▶ [PROBLEM SET]:
1 - From the Verizon notes passage, copy the wording word for word, starting at "Questions or requests" and ending at "concerning the Offers.".
2 - Answer these questions using the Verizon notes passage:
(a) On what date will Verizon enter into a registration rights agreement for the New Notes?
(b) Under which rule of the Securities Act are "qualified institutional buyers" defined?
(c) Which company is acting as the Information Agent and the Tender Agent for the Offers?
3 - Pick up the Verizon notes passage after its final sentence and keep writing it.

When issued, the New Notes will not be registered under the
Securities Act or any state securities laws. Therefore, the New
Notes may not be offered or sold in the
United States absent registration or an applicable exemption
from the registration requirements of the Securities Act and any
applicable state securities laws. Verizon will enter into a
registration rights agreement with respect to the New Notes on the
Early Settlement Date.
Only holders who duly completed and returned an eligibility
letter certifying that they were either (1) "qualified
institutional buyers" ("QIBs") as defined in Rule 144A under the
Securities Act of 1933, as amended (the "Securities Act") or
(2) non-"U.S. persons" (as defined in Rule 902 under the
Securities Act) located outside of the
United States and who were "Non-U.S. qualified offerees" (as
defined in the eligibility letter) were authorized to receive the
Tender and Exchange Offer Statement and to participate in the
Offers (each such holder, an "Eligible Holder").
Global Bondholder Services Corporation is acting as the
Information Agent and the Tender Agent for the Offers.
Questions or requests for assistance related to the Offers or
for additional copies of the Offer Documents may be directed to
Global Bondholder Services Corporation at (866) 470-3800 (toll
free) or (212) 430-3774 (collect). You may also contact your
broker, dealer, commercial bank, trust company or other nominee for
assistance concerning the Offers.

(Dataset records)
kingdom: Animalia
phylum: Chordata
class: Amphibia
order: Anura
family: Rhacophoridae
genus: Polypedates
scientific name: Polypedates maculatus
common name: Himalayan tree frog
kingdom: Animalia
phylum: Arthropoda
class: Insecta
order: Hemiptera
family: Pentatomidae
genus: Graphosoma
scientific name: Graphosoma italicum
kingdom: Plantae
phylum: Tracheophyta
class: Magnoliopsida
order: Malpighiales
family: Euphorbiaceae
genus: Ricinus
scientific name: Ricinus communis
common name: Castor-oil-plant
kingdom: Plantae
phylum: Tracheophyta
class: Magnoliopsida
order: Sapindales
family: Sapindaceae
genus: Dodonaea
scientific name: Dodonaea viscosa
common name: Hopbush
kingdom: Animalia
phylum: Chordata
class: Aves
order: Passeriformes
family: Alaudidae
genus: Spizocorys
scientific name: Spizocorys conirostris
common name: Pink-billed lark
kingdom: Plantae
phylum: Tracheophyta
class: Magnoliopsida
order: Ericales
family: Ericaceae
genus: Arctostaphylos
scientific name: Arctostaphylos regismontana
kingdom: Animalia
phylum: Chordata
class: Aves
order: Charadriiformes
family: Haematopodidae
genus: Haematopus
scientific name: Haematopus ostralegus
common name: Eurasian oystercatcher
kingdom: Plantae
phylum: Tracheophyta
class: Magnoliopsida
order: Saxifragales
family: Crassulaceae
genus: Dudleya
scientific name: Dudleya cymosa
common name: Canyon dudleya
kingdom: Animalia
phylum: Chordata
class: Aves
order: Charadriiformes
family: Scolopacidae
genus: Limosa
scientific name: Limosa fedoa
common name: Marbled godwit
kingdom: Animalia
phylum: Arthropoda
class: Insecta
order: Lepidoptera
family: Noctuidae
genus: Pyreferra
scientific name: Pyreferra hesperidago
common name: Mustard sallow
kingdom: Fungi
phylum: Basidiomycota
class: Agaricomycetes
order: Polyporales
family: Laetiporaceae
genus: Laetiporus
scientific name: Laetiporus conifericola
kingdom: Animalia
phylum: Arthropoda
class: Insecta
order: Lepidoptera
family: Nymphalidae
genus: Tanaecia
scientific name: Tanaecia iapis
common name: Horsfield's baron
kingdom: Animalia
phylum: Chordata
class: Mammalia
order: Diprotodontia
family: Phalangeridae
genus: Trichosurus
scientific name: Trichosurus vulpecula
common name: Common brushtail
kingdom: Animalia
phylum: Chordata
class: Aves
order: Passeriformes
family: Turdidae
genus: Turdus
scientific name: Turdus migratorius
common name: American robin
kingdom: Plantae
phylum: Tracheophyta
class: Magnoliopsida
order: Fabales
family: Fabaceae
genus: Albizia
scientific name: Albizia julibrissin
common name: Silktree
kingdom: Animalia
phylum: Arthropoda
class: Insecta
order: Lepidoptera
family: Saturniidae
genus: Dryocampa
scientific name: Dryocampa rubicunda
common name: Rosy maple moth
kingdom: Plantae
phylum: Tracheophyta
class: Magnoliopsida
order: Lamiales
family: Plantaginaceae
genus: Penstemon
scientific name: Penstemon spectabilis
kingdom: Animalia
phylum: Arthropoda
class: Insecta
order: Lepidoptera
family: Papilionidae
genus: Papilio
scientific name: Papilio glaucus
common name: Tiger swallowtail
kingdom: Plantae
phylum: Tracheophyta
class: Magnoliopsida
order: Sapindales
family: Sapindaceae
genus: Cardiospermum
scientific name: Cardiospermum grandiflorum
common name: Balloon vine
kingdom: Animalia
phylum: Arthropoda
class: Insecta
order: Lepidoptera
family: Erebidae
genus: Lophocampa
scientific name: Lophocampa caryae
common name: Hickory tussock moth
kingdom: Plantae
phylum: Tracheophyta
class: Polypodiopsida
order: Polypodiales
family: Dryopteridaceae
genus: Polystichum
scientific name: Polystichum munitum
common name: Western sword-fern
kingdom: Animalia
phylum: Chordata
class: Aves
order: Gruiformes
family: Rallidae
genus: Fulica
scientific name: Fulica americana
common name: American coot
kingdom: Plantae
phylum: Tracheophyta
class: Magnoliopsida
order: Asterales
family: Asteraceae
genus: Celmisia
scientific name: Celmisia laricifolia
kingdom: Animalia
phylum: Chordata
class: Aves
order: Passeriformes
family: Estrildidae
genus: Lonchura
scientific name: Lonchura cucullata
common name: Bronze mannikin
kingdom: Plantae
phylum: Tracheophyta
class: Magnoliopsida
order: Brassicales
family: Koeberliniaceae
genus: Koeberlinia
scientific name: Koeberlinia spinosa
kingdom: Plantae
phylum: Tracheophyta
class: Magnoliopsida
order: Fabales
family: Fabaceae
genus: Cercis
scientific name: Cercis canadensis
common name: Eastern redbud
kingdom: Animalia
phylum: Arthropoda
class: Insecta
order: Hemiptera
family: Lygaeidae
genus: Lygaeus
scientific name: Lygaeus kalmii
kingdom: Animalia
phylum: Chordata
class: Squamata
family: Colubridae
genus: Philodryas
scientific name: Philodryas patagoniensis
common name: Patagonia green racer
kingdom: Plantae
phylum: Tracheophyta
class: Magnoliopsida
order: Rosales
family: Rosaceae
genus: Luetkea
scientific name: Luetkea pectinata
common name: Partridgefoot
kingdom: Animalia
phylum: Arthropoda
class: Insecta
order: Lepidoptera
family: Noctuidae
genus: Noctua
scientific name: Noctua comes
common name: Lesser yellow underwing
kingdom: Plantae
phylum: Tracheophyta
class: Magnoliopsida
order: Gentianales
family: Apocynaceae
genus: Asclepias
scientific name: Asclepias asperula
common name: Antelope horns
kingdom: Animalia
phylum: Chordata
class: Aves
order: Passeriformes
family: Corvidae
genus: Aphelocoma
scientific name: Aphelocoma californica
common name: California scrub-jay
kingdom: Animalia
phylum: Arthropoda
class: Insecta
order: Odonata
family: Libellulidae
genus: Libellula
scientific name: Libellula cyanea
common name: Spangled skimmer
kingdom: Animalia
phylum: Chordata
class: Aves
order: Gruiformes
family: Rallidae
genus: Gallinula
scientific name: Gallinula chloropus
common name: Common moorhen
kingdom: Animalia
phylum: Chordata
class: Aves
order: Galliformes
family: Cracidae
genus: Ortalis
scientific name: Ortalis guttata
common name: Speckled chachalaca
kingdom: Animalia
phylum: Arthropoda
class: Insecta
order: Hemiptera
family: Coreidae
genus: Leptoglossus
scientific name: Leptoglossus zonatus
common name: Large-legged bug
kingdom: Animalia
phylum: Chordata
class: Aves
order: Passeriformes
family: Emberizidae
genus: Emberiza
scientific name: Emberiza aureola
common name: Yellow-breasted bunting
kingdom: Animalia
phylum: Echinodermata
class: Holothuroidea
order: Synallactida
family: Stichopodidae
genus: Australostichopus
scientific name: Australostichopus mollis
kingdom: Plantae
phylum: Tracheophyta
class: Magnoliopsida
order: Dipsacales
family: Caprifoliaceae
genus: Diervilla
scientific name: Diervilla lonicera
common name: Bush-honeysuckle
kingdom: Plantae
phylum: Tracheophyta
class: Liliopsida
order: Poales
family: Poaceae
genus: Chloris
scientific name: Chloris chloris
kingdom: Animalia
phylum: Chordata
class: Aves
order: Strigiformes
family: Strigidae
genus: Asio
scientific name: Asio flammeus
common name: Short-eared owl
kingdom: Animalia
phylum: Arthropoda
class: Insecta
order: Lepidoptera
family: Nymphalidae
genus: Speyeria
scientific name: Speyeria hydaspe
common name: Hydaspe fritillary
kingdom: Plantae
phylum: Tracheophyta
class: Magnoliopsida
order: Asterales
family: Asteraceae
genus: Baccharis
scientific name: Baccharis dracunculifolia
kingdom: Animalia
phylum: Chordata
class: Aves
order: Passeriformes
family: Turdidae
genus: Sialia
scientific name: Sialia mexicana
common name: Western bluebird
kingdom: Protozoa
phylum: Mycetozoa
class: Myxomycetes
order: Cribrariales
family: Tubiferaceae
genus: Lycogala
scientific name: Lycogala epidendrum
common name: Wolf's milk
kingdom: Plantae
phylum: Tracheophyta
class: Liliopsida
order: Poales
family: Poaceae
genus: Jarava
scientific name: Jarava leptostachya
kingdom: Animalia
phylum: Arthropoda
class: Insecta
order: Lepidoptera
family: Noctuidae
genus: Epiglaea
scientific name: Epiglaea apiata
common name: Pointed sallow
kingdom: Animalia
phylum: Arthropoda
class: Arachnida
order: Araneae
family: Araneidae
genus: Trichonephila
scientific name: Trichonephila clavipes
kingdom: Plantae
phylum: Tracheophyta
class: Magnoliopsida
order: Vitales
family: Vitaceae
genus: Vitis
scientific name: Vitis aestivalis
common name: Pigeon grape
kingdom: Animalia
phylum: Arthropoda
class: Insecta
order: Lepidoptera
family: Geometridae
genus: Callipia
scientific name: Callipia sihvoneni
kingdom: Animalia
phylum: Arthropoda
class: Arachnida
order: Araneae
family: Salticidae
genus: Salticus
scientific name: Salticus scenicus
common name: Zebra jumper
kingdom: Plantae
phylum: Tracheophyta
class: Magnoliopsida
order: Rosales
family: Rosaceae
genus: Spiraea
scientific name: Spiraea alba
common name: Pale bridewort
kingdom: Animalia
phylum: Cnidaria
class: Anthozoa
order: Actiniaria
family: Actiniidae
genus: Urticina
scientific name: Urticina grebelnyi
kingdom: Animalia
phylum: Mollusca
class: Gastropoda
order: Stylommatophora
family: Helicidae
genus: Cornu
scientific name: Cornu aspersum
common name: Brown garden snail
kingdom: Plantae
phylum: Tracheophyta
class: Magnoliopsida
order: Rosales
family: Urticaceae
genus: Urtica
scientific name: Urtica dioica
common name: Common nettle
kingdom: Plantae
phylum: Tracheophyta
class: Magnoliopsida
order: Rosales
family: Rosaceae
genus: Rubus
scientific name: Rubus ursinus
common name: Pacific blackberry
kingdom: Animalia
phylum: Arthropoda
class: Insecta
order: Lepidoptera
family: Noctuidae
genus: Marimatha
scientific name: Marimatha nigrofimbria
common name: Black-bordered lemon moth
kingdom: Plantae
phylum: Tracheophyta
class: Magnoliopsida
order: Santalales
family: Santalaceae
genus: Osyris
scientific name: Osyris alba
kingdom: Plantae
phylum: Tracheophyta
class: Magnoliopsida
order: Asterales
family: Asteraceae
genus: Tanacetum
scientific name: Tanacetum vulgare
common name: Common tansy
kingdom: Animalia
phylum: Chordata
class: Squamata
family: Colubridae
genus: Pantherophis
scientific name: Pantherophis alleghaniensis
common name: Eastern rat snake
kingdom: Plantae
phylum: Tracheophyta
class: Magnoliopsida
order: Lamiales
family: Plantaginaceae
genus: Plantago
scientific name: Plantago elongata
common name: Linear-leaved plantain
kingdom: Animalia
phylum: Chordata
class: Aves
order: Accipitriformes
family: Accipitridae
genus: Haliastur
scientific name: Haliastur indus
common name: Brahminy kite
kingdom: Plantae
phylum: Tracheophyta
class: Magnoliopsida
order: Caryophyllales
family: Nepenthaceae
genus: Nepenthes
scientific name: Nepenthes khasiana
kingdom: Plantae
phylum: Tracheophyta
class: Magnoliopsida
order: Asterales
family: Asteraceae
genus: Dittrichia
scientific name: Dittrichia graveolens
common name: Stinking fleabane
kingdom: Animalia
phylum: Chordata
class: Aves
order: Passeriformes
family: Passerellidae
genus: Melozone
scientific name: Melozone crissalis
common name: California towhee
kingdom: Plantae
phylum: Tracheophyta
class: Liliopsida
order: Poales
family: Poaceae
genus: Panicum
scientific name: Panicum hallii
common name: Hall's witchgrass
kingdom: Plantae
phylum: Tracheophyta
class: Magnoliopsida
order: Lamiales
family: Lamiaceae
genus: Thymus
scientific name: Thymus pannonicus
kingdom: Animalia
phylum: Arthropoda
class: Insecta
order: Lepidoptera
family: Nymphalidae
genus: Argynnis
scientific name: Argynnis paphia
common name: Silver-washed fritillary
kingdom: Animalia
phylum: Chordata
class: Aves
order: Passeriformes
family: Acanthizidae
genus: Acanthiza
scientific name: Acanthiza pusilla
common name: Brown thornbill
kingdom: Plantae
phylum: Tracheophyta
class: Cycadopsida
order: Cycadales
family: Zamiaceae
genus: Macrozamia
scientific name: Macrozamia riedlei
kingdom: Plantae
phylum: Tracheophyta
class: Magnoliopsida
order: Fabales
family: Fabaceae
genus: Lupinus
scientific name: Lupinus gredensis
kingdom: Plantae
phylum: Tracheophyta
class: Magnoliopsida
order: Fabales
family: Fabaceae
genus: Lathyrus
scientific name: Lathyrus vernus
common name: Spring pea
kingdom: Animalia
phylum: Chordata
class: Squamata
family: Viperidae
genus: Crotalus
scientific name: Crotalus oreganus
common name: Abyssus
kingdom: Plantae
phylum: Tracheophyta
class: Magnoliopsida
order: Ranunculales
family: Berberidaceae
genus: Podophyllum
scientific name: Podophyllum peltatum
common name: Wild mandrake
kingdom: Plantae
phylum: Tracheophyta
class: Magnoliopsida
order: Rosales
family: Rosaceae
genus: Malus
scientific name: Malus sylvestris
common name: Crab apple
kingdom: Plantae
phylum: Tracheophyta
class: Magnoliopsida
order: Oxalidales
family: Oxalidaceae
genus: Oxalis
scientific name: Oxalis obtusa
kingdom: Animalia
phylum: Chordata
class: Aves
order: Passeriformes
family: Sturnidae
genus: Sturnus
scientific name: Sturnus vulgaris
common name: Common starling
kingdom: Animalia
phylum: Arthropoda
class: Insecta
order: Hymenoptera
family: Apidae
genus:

▶ [TASK-BY-TASK OUTPUTS]:
1 -
Questions or requests for assistance related to the Offers or
for additional copies of the Offer Documents may be directed to
Global Bondholder Services Corporation at (866) 470-3800 (toll
free) or (212) 430-3774 (collect). You may also contact your
broker, dealer, commercial bank, trust company or other nominee for
assistance concerning the Offers.

2 -
(a) The Early Settlement Date.
(b) Rule 144A.
(c) Global Bondholder Services Corporation.

3 -
This announcement is for informational purposes only. This
announcement does not constitute an offer to purchase or a
solicitation of an offer to purchase any securities of Verizon in
any transaction. The Offers are being made solely pursuant to the
Offer Documents. The Offers are not being made to holders of Old
Notes in any jurisdiction in which the making or acceptance thereof
would not be in compliance with the securities, blue sky or other
laws of such jurisdiction. In any jurisdiction in which the
securities laws or blue sky laws require the Offers to be made by a
licensed broker or dealer, the Offers will be deemed to be made on
behalf of Verizon by the dealer managers or one or more registered
brokers or dealers that are licensed under the laws of such
jurisdiction.
This communication has not been approved by an authorized
person for the purposes of Section 21 of the Financial Services and
Markets Act 2000, as amended (the "FSMA"). Accordingly, this
communication is not being distributed to, and must not be passed
on to, persons within the United
Kingdom save in circumstances where section 21(1) of the
FSMA does not apply.
In particular, this communication is only addressed to and
directed at: (A) in any Member State of the European Economic Area
that has implemented the Prospectus Directive (as defined below),
qualified investors in that Member State within the meaning of the
Prospectus Directive and (B) (i) persons that are outside the
United Kingdom or
(ii) persons in the United
Kingdom falling within the definition of investment
professionals (as defined in Article 19(5) of the Financial
Services and Markets Act 2000 (Financial Promotion) Order 2005 (the
"Financial Promotion Order")) or within Article 43 of the Financial
Promotion Order, or to other persons to whom it may otherwise
lawfully be communicated by virtue of an exemption to Section 21(1)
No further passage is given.